Protein evolution toolkit
This project aims to make a bit easier the exploratory analysis of the protein evolution. We tried to follow modular approach and straightforward logic, i.e. combination of different scripts would lead you to the desired result.
Currently works on Linux only. Install hmmer3 with easel-miniapps; blast2; biopython; reportlab; ncoils. You should manually change the path to data files (Prosite or Pfam) in the scripts. The default is data/Pfam28.0/Pfam-A.hmm* for Pfam hmms and data/custom.dat for Prosite matrices. The default directory where proteomes are searched is ../proteomes/all/. Download and unpack Pfam-A database; pfam_scan; ps_scan; smart_batch.
- [X] Strip \n from fasta files ( stripn.py )
- [X] Calculate length of sequence/s in file ( len.py )
- [X] Convert between different sequence formats ( conv.py )
- [X] Add feature/s to the *.gb file ( add_features.py )
- [X] Extract protein/s tail/s [1/1] ( tail.py )
- [X] Extract protein/s head/s ( head.py )
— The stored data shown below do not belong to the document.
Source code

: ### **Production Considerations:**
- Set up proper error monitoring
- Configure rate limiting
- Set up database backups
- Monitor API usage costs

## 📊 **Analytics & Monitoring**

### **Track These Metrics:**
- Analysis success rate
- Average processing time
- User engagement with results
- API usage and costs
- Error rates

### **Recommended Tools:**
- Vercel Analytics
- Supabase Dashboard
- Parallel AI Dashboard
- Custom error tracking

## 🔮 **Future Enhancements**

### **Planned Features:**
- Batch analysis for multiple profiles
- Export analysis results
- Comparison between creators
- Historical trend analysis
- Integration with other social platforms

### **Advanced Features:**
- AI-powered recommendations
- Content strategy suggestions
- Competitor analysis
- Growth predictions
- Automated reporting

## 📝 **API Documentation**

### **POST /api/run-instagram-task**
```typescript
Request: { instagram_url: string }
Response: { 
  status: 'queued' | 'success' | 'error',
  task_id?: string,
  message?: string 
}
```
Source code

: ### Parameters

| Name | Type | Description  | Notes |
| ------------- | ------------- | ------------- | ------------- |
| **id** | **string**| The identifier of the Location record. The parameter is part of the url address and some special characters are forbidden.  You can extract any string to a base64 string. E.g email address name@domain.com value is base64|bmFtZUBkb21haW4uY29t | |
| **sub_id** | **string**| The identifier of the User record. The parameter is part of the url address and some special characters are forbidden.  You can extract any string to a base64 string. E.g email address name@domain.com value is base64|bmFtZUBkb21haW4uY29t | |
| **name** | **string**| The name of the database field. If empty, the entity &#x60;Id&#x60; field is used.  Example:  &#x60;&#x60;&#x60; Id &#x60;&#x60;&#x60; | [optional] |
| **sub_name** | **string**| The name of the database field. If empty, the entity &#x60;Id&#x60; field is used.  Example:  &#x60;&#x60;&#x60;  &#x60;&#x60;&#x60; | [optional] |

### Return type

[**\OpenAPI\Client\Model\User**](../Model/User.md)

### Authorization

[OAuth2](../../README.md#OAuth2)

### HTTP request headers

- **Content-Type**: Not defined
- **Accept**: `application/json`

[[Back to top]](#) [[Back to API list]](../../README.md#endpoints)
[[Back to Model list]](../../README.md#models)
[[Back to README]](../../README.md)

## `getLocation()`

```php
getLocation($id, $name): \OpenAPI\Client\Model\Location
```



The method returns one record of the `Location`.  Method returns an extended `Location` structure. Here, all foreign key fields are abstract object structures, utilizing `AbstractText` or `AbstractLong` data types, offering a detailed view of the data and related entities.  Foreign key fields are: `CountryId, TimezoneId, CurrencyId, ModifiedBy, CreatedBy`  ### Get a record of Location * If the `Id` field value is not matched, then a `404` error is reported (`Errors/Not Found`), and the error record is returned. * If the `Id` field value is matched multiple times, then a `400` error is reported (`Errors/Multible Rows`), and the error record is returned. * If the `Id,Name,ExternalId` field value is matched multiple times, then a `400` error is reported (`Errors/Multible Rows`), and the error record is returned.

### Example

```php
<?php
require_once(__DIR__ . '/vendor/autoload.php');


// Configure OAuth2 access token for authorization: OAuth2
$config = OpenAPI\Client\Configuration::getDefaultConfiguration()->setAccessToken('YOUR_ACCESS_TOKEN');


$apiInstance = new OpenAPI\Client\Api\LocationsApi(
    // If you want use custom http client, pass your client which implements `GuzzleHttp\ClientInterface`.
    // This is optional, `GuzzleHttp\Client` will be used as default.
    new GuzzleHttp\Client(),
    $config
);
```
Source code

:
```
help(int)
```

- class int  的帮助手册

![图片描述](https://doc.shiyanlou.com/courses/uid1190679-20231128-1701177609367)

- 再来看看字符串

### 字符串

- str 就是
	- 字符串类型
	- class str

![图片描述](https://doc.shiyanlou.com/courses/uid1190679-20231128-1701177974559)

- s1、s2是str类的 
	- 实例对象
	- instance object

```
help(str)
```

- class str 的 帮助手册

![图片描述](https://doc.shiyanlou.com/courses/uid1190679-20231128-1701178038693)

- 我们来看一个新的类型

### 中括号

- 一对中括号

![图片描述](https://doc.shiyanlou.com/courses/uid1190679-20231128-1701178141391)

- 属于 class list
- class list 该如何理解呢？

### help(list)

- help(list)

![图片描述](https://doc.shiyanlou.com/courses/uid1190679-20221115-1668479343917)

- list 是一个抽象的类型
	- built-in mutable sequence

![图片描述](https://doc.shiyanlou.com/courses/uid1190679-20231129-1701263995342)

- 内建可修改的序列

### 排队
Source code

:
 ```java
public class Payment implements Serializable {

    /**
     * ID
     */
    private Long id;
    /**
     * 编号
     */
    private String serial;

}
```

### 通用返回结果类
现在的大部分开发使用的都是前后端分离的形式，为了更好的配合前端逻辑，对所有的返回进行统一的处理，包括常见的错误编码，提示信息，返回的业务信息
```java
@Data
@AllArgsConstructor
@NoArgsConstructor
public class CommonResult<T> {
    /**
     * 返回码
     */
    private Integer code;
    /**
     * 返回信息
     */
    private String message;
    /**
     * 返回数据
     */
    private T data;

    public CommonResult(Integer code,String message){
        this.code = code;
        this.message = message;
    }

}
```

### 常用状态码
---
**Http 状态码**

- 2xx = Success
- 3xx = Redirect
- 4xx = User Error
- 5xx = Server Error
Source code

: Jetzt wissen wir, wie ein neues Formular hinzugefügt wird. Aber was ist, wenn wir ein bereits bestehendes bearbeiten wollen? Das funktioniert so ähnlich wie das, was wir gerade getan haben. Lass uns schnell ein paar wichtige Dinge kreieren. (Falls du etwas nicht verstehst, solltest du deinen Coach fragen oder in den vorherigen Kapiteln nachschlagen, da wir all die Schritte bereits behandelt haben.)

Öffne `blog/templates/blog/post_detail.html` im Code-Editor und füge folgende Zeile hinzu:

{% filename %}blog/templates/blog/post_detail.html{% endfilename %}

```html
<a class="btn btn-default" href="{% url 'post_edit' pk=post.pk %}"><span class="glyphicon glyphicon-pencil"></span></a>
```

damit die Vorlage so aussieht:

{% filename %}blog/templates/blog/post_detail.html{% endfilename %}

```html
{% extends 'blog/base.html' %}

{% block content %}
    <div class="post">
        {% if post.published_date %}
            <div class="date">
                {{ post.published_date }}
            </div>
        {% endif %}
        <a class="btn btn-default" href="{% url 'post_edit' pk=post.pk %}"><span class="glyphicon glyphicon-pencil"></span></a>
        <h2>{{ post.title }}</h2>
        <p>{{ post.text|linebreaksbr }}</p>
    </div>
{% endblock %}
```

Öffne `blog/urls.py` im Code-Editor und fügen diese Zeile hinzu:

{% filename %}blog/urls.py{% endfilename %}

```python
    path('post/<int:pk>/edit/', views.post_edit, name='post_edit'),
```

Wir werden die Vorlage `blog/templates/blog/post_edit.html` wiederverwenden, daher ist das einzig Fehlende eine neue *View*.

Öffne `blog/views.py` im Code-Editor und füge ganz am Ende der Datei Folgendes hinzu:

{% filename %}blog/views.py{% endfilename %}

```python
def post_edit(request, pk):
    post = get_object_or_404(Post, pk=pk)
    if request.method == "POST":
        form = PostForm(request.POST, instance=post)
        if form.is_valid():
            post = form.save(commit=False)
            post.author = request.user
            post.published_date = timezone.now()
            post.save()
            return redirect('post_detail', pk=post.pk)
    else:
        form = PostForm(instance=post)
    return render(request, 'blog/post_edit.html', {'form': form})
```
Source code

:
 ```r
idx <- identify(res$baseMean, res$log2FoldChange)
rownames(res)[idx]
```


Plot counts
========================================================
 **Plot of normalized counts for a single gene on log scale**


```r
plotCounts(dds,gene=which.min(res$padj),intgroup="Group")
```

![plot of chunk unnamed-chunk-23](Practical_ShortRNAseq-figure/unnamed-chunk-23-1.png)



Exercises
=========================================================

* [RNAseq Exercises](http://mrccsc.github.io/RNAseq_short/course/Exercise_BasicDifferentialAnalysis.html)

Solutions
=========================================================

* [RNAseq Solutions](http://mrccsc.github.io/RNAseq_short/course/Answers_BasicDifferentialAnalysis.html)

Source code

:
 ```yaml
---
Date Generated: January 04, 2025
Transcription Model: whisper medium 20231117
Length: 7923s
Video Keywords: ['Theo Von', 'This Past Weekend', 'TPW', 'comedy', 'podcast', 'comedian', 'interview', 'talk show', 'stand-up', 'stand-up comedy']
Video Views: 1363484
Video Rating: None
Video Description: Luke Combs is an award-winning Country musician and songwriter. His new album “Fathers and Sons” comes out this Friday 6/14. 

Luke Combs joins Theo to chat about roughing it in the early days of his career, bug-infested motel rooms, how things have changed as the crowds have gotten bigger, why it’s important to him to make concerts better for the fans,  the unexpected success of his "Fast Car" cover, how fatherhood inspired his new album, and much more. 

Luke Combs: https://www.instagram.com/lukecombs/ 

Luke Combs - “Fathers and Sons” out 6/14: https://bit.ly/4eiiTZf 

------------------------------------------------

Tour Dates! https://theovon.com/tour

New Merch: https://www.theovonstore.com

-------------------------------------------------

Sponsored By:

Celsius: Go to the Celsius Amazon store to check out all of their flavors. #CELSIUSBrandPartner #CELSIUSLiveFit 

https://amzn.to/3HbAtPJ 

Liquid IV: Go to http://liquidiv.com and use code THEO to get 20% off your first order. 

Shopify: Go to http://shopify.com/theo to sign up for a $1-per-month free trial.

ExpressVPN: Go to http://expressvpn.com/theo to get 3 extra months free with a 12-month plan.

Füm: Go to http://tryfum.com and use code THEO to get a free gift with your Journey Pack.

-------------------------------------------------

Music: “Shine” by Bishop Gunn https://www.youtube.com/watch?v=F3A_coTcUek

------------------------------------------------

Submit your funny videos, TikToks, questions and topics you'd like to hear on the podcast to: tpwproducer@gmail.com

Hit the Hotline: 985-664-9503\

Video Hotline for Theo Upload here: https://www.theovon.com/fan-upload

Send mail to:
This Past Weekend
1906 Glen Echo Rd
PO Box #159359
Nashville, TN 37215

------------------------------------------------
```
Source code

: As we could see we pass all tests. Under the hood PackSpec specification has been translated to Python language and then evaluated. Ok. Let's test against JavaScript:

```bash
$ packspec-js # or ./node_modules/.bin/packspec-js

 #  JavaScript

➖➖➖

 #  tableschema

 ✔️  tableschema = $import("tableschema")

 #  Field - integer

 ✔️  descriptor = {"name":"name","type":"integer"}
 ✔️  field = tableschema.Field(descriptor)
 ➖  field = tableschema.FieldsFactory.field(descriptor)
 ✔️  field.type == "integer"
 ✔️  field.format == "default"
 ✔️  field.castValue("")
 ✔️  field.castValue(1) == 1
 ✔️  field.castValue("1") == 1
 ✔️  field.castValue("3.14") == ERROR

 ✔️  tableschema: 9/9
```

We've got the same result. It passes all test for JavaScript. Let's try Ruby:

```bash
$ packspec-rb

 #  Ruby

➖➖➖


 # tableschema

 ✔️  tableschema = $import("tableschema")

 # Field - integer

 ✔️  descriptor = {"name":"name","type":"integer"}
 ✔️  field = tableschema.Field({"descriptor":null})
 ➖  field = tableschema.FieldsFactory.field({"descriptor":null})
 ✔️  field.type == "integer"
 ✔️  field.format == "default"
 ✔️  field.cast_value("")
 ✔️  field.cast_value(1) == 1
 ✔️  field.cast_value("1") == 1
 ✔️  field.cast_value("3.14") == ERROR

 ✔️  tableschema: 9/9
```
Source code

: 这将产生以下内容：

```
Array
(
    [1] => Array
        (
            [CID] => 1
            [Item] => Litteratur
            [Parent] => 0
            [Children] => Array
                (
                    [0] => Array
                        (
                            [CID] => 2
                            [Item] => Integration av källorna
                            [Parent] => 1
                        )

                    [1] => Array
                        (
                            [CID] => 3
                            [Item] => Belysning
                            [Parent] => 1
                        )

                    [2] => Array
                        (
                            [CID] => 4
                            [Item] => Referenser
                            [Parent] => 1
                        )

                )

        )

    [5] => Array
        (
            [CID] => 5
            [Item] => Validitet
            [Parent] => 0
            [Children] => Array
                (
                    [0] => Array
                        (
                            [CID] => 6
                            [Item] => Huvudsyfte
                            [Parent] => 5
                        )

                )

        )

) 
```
- [X] Extract sequence/s of specified feature/s from annotated *.gb file ( extract_features.py )
- [X] Print the information about the organism by its 5-letter mnemonic name ( wtf_is.py )
- [X] Calculate differences between two proteins by different protein scales ( analyze_by_protscale.py )
- [X] Draw domain structure [2/2] of the protein ( draw_domains.py )
- [X] using GenomeDiagram
- [X] using PSImage
- [X] Predict structural features for fasta file/s [4/4] ( annotate_proteins.py )
- [X] Predict coiled coils using ncoils
- [X] Predict domains using pfam_scan through Pfam-A models
- [X] Predict short motives using regular expressions
- [X] Predict domains or motives with prosite matrices
- [X] Domain and motive counter for every phylum for genbank file ( count_hits.py )
- [X] Reciprocal HMMER search [3/3] of homologous proteins ( reciprocal_hmmer_search.py )
- [X] Apply forward search filter
- [X] Apply domain match filter
- [X] Apply reciprocal search filter
- [ ] Draw domain and exon overlay [0/2] ( draw_exons_domains.py )
- [ ] using PSImage
- [ ] using GenomeDiagram
- [X] ORF finder [1/1] ( orf_finder.py ):
- Using pfam_scan through Pfam-A :redundant:
- Using ps_scan :redundant:
- [X] Using SMART API
- [ ] Align protein to genomic DNA with proper exon matching ( align_protein2dna.py )
- [X] Parse prediction files for easy import to Excel/Libreoffice ( make_csv.py )
- [X] Helper script to filter out meaningless short motifs ( filter.py )
- [X] Script to extract feature coordinates from gb file ( extract_coords.py )
- [ ] Count regex in all sequences of the file ( count_regex.py )
- [ ] Code review and module creation ( ProteinEvolution.py )
- [ ] Develop installation procedure ( install.sh )
- [X] Write README ( readme.org )
- [ ] Extensive testing [0/14] cmd:/media/big/werk/grive/_tasks/10040_git_for_pbiology/
- [ ] stripn.py
- [ ] len.py
- [ ] conv.py
- [ ] orf_finder.py
- [ ] reciprocal_hmmer_search.py
- [ ] count_hits.py
- [ ] analyze_by_protscale.py
- [ ] draw_domains.py
- [ ] draw_exons_domains.py
- [ ] annotate_proteins.py
- [ ] extract_features.py
- [ ] add_features.py
- [ ] tail.py
- [ ] head.py
- [X] Make conv.py correctly extract organism from fasta
- [X] Format hit counter output
- [X] Filter out UIM, UBA and other short motives from protein tails
- [X] tail.py should skip domains less than 25 aminoacids
- [X] Apply filters in rhs: forward bitscore, gene name, domain match, reverse bitscore
- [X] Fix problems with description match in human proteins during reciprocal search
- [X] Fix prosite coordinate parsing
- [ ] If Uniprot protein is ugly, complain, and search on Refseq for the same organism
- [ ] Guess if the protein is isoform or true another protein
- [ ] Remake count_hits to use functions from module
- [ ] Remake annotate_proteins to use functions from module
- [X] Filter clathrin and AP2-binding motifs to be only in protein tail in count_hits.py
- [X] Add tail length to count_hits.py
- [ ] Fix make_csv.py to parse correctly last entry
- [ ] Fix domain_match routine to discard only numbers in domain names
- [X] What to do if domain match is ok but reciprocal search gives no results? -> In some situations, reciprocal search is not useful, the proteins are too distant while PFAM hmm works. Do not perform reciprocal search, just return true always. I.e., apply only domain match filter. -> May be use jackhmmer? Human protein could be not the first.
- [ ] conv.py should add date when converting fasta > genbank
- [ ] How this suite could be extended?